Passage
Yes I did...but was not sure others after you noted this danger or topic. I noted you said that 'if you were off topic' that it was OK for Dave to delete this--and IMO you are not off topic and spot on in addressing the first and foremost thought on this subject--safety. I was just reinforcing your post about safety concerns and the dangers, so you were not a lone voice to bring up the safety considerations and for folks to be very careful....

Deleting a topic when there is a risk is not neccesarily the way to go--as it leaves questions and concerns unanswered... This topic is not about how to instal or rig--its asking for what kind of plates are out there..and there are various options out there...and while this is allowable for topic (not like doin pyro gags or step by step how to rig stuff overhead), to ask what kind of equipment is out there is fine to learn about--but the subject of Safety and finding the RIGHT plate and what factors to consider, and using proper anchoring for whomever is using the plate or hiring professinal installers etc, should not go without Safety concerns being addressed and reinforced for the benefit of the original poster to consider if they should find a suitable plate....

-w


----------



## Van (Mar 30, 2007)

Cool ! I just realized I might not have worded my response to you in the best way. What i should have said was did you reveiw my post, since you are a senior team memeber I figured you'd have the authority to delete my post or not. Sorry, when i just re-read my post I realised it soundd sort of snooty < not that I'm above that > and that was not my intention. Thanks for the back up. !


----------



## JSFox (Mar 31, 2007)

Thanks all. One option I'm looking at is unistrut. I can do vertical members running up the wall about every 8' and then install P2548 brackets where I need a hang pipe and a P1431 clamp on top to hold the pipe. I'm thinking we might run the vertical members from about 4' above stage floor to about 24' (they conveniently come in 20' lengths for $36. This would allow me to also use them as meatracks along the wall when extra instrument storage is needed.

Thoughts?


----------



## icewolf08 (Mar 31, 2007)

Unistrut nuts = Boingy Nuts!


----------



## Van (Mar 31, 2007)

JSFox said:


> Thanks all. One option I'm looking at is unistrut. I can do vertical members running up the wall about every 8' and then install P2548 brackets where I need a hang pipe and a P1431 clamp on top to hold the pipe. I'm thinking we might run the vertical members from about 4' above stage floor to about 24' (they conveniently come in 20' lengths for $36. This would allow me to also use them as meatracks along the wall when extra instrument storage is needed.
> 
> Thoughts?


 
Unistrut is a great thing. You can greatly reduce the amount of work necessary by installing the unistrut with a goodly thick bead of construction epoxy along the outside edges of the backside, in addition to the bolts used to hold it to the wall. There are so many options for things that hook into unistrut ! I love it.


----------



## gafftaper (Apr 1, 2007)

Extracted material
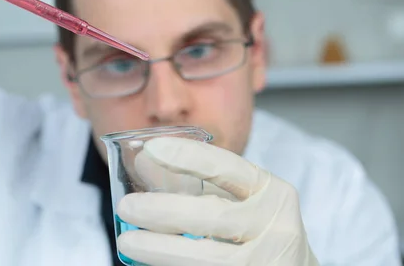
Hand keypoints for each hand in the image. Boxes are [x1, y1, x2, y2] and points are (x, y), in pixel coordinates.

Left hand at [115, 137, 319, 265]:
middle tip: (127, 207)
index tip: (151, 149)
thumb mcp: (242, 201)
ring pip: (205, 256)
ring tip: (127, 242)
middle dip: (163, 210)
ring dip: (159, 249)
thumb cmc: (259, 231)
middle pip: (213, 216)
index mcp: (273, 193)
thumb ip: (201, 184)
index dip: (188, 156)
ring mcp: (267, 262)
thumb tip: (144, 163)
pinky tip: (149, 264)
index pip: (228, 167)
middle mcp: (276, 228)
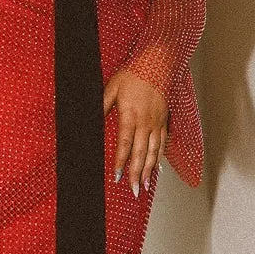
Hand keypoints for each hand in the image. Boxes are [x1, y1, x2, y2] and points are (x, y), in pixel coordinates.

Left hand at [103, 69, 167, 197]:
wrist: (158, 63)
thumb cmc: (133, 74)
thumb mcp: (111, 87)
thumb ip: (102, 106)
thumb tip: (90, 120)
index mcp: (131, 114)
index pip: (125, 143)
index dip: (121, 161)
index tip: (117, 176)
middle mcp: (146, 122)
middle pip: (141, 152)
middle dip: (136, 173)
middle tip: (133, 190)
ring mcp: (157, 122)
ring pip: (154, 151)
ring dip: (149, 170)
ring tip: (145, 186)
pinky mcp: (164, 120)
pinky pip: (163, 143)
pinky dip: (160, 158)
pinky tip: (157, 168)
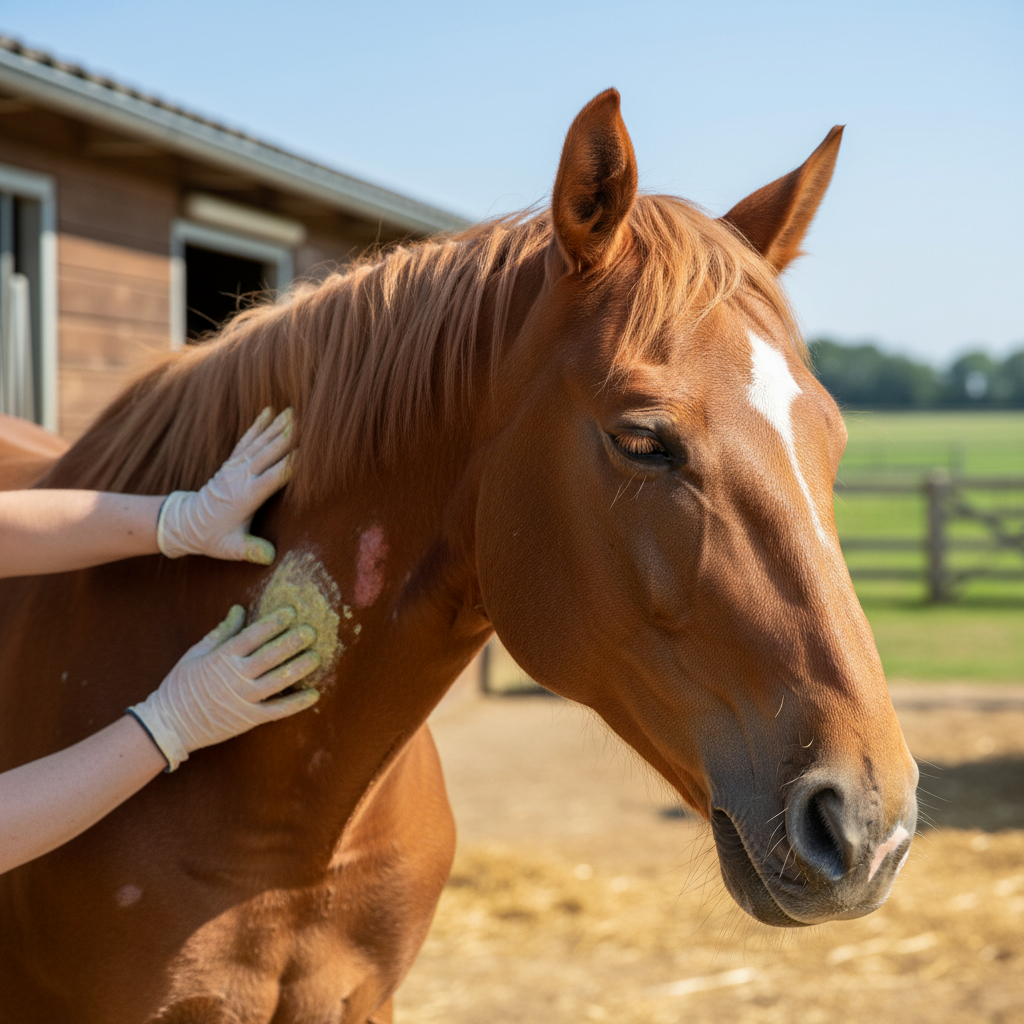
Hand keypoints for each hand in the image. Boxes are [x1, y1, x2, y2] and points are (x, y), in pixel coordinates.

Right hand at [127, 605, 319, 770]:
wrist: (169, 725)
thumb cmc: (181, 685)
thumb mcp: (196, 653)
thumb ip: (221, 632)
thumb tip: (239, 609)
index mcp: (223, 658)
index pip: (253, 635)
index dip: (274, 622)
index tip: (291, 611)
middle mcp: (236, 677)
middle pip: (271, 655)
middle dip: (293, 641)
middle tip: (311, 630)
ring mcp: (244, 699)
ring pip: (279, 680)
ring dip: (300, 667)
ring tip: (316, 656)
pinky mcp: (250, 719)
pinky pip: (278, 710)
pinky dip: (297, 703)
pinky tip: (314, 694)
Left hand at [156, 408, 293, 564]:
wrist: (185, 524)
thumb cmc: (213, 538)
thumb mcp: (231, 549)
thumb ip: (250, 551)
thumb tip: (269, 556)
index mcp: (246, 496)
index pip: (274, 477)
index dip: (292, 464)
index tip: (309, 452)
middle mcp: (241, 478)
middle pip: (269, 453)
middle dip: (288, 437)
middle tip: (307, 421)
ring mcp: (235, 468)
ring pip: (260, 443)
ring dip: (277, 427)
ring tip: (293, 411)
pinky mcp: (231, 463)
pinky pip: (247, 440)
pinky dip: (259, 425)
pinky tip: (269, 412)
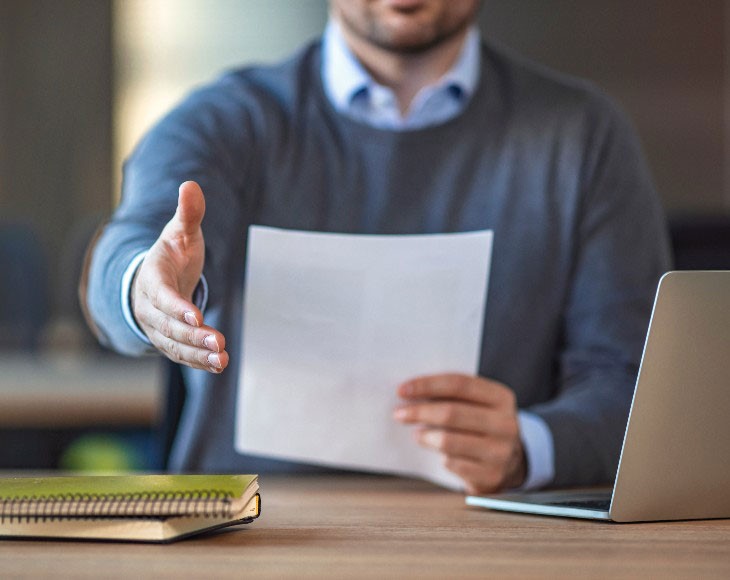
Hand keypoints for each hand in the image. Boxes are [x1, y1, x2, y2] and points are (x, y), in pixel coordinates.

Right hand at [131, 181, 228, 372]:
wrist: (155, 277)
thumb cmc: (172, 253)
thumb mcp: (180, 231)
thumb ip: (188, 213)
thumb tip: (191, 185)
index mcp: (152, 277)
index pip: (161, 295)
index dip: (176, 307)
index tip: (195, 316)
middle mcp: (149, 306)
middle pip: (168, 325)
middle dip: (193, 336)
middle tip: (219, 343)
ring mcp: (157, 326)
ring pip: (174, 344)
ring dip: (197, 354)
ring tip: (222, 360)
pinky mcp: (168, 340)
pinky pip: (181, 354)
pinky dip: (198, 361)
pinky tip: (220, 365)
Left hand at [394, 373, 525, 493]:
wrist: (511, 463)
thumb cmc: (482, 425)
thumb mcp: (479, 405)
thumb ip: (453, 395)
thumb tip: (411, 392)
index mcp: (501, 397)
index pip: (459, 384)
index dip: (427, 385)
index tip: (402, 390)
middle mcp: (506, 424)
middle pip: (451, 413)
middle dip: (419, 412)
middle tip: (398, 414)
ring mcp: (500, 452)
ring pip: (449, 441)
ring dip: (425, 436)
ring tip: (416, 434)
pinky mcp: (491, 476)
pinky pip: (453, 464)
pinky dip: (440, 457)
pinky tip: (438, 454)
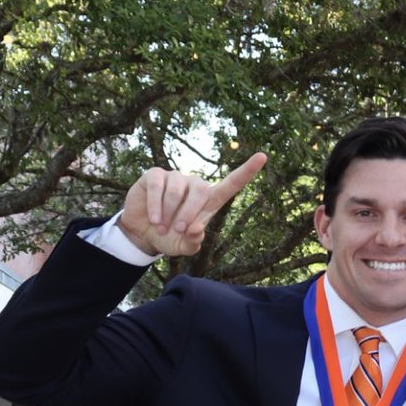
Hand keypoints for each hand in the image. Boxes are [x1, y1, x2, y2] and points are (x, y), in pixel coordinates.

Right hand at [119, 152, 267, 257]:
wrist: (142, 233)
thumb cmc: (170, 238)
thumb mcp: (183, 248)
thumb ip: (193, 243)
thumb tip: (196, 229)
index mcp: (209, 202)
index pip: (231, 184)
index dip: (247, 171)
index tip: (263, 157)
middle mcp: (195, 186)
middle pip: (202, 191)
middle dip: (190, 213)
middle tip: (178, 230)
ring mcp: (175, 178)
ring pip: (177, 190)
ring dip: (168, 213)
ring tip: (161, 227)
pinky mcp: (155, 175)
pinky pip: (158, 186)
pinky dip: (155, 205)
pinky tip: (154, 218)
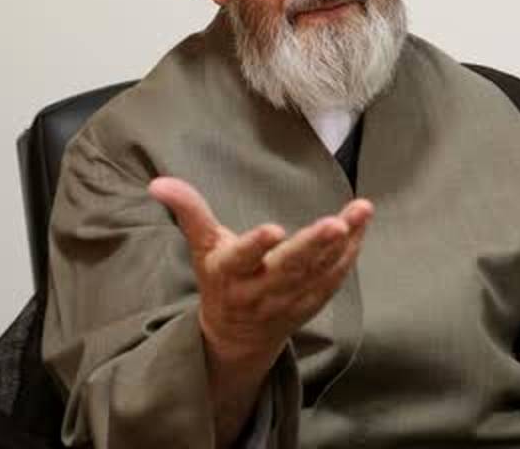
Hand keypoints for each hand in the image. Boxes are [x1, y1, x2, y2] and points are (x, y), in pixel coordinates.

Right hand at [148, 176, 372, 361]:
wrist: (238, 337)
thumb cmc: (220, 279)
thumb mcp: (202, 247)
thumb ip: (189, 212)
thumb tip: (158, 182)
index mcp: (229, 274)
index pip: (241, 259)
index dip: (255, 246)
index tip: (273, 229)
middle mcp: (260, 290)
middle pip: (289, 269)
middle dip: (312, 247)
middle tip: (335, 224)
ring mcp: (290, 300)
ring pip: (319, 272)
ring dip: (343, 243)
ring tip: (361, 211)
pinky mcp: (313, 302)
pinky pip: (335, 278)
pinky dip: (351, 252)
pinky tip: (361, 224)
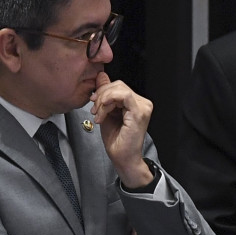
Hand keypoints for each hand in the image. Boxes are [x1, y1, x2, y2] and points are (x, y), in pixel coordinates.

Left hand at [90, 72, 154, 188]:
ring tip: (99, 115)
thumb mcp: (106, 112)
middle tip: (94, 109)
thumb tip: (101, 76)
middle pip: (119, 85)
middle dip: (101, 94)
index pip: (118, 86)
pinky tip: (103, 112)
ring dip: (103, 100)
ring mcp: (143, 107)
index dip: (103, 90)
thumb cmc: (117, 141)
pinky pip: (123, 95)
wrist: (122, 159)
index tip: (92, 102)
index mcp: (135, 103)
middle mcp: (142, 103)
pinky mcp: (140, 112)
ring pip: (119, 89)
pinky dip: (109, 101)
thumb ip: (105, 94)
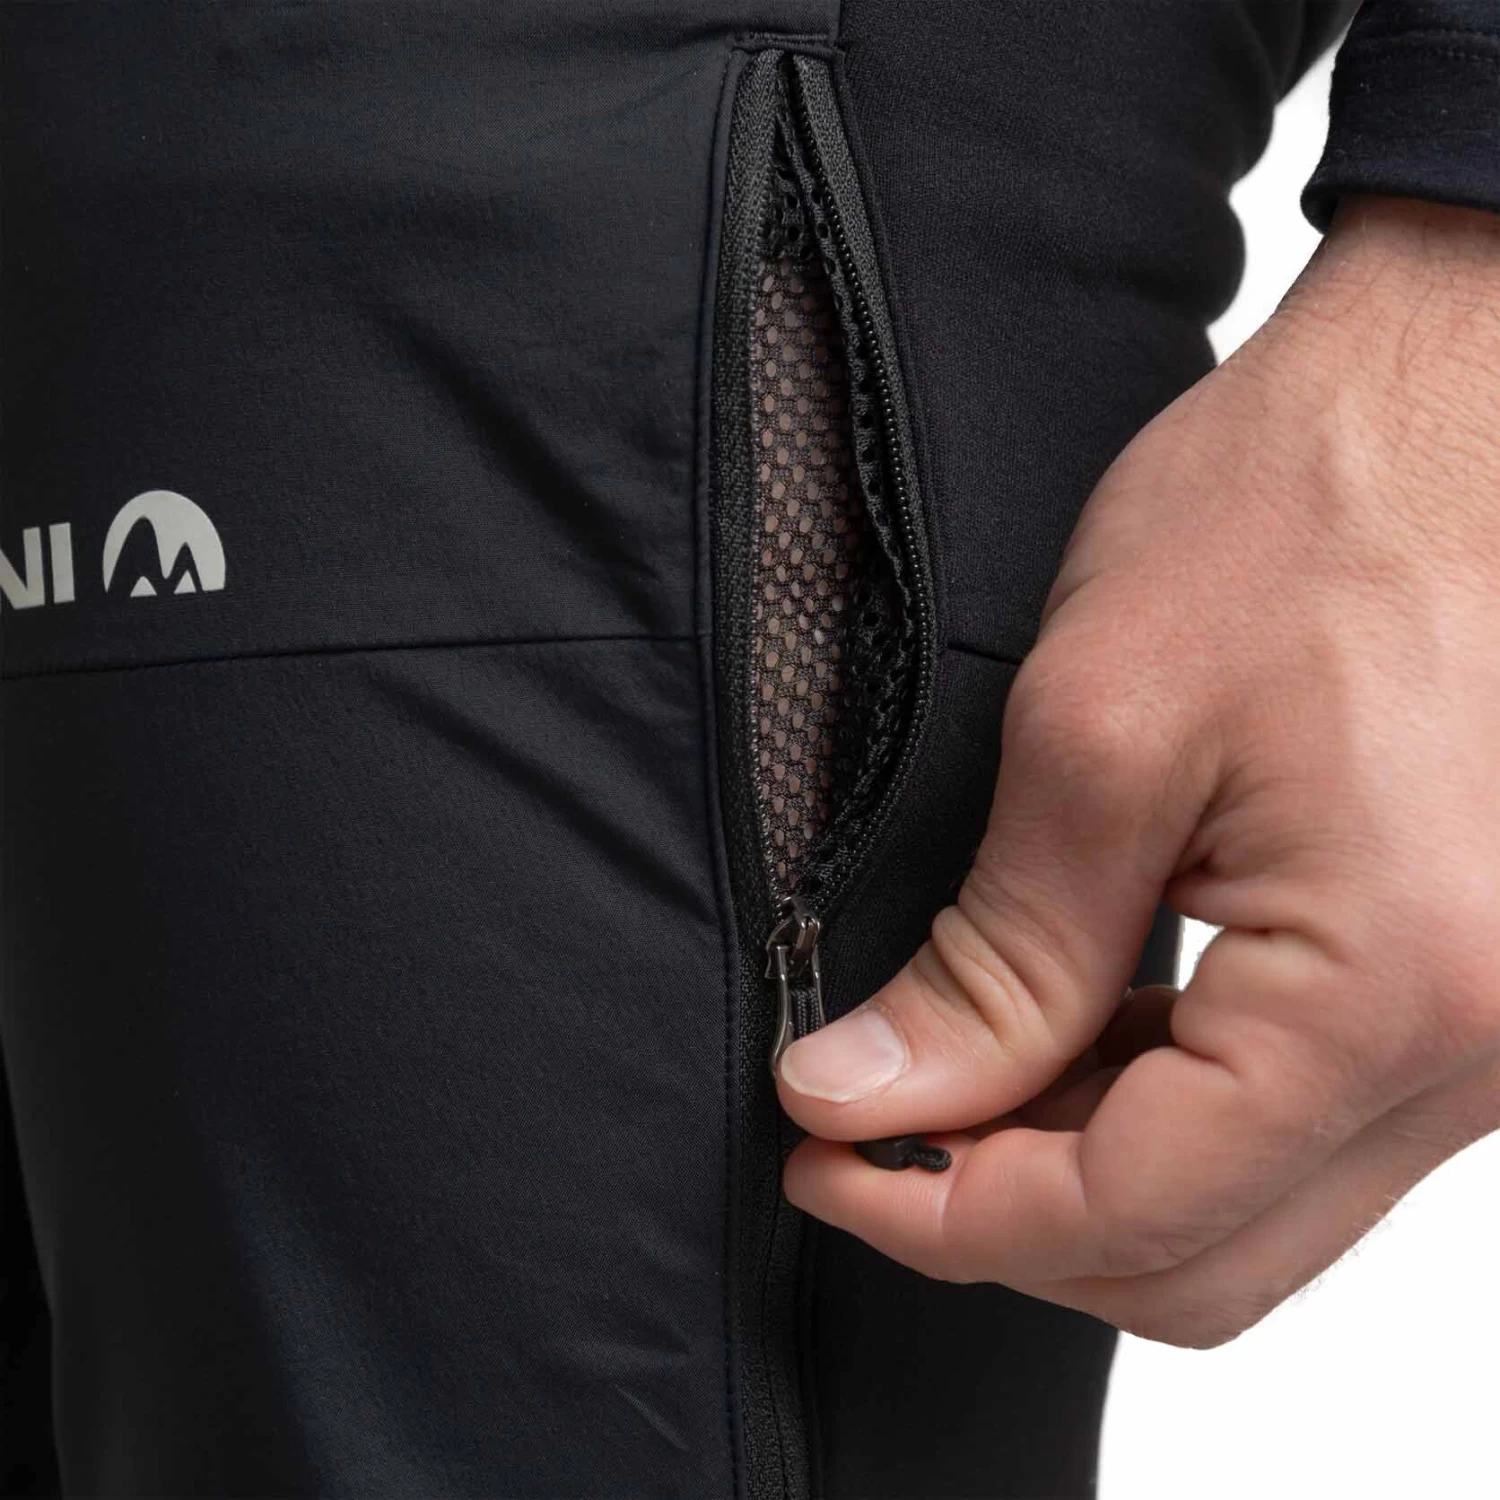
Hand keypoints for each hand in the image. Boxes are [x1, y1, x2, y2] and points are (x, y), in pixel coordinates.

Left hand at [774, 194, 1499, 1346]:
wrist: (1464, 399)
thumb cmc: (1307, 511)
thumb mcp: (1101, 733)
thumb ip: (994, 962)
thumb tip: (863, 1098)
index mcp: (1391, 996)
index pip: (1132, 1215)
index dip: (946, 1217)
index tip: (821, 1157)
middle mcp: (1477, 1053)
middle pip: (1203, 1256)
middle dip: (1009, 1215)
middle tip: (867, 1124)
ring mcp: (1491, 1031)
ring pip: (1252, 1205)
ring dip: (1086, 1164)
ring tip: (953, 1063)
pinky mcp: (1472, 987)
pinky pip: (1303, 1122)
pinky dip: (1171, 1106)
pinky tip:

Tasks to perform
(a) Write out the stretch of the forum thread on wall-mounting hang pipes from "## JSFox (Mar" through "nuts = Boingy Nuts!".
(b) List each distinct username that appears in a post header of the forum thread on wall-mounting hang pipes.
(c) Carry on the forum thread on wall-mounting hang pipes from the point where it stops.
None of the data is needed here.

Answers to the exercise
(a)
## JSFox (Mar 31, 2007)

Thanks all. One option I'm looking at is unistrut. I can do vertical members running up the wall about every 8' and then install P2548 brackets where I need a hang pipe and a P1431 clamp on top to hold the pipe. I'm thinking we might run the vertical members from about 4' above stage floor to about 24' (they conveniently come in 20' lengths for $36. This would allow me to also use them as meatracks along the wall when extra instrument storage is needed.

Thoughts?


----------



## icewolf08 (Mar 31, 2007)

Unistrut nuts = Boingy Nuts!

(b)
Van
JSFox
icewolf08
gafftaper

(c)
Van said:


> Unistrut is a great thing. You can greatly reduce the amount of work necessary by installing the unistrut with a goodly thick bead of construction epoxy along the outside edges of the backside, in addition to the bolts used to hold it to the wall. There are so many options for things that hook into unistrut ! I love it.



My black box is going to have 5 catwalks for lighting access and unistrut underneath for even more fun. Any suggestions on Unistrut suppliers for clamp on gadgets?


----------



## Van (Apr 1, 2007)

gafftaper said:


> My black box is going to have 5 catwalks for lighting access and unistrut underneath for even more fun. Any suggestions on Unistrut suppliers for clamp on gadgets?


 

http://www.mcmaster.com/nav/framewo...&RelatedCtlgPgs=1459,1460&term=Strut+Channels

mcmaster and Carr, Grainger carries some too. 'course that's the cool thing about Unistrut you can make all sorts of stuff for it too.


----------



## Chris15 (Apr 1, 2007)

Van said:


> http://www.mcmaster.com/nav/framewo...&RelatedCtlgPgs=1459,1460&term=Strut+Channels
> 
> mcmaster and Carr, Grainger carries some too. 'course that's the cool thing about Unistrut you can make all sorts of stuff for it too.



Hate to tell you Van, but that link is stuffed...


----------



## Van (Apr 1, 2007)

Chris15 said:


> Hate to tell you Van, but that link is stuffed...


Argh!, I forgot I did a search, and that's a search results page. OhWell McMaster.com and do a search for Unistrut. Thanks Chris !


----------



## JSFox (Apr 2, 2007)

Van, what is the purpose of the epoxy?


----------



## Van (Apr 2, 2007)

JSFox said:


> Van, what is the purpose of the epoxy?


 
Biggest reason is to help spread the load. It helps reduce the point load on any one fastener. If this is just hanging a couple of thing or making a shelf, no big deal. I guess I inferred, possibly wrongly, from your first post that you were to be suspending pipes. That made me think of potential load bearing issues when coupled to a CMU wall. Like I said I may be over cautious on some things, given my background doing installs of grids, So ignore me if I'm overboard, on this one.


----------



## JSFox (Apr 4, 2007)

Not overboard at all. We are planning to have pipe on it with lights. We put it up this afternoon with an epoxy bead. Thanks for the idea.


----------



## Scout (Apr 6, 2007)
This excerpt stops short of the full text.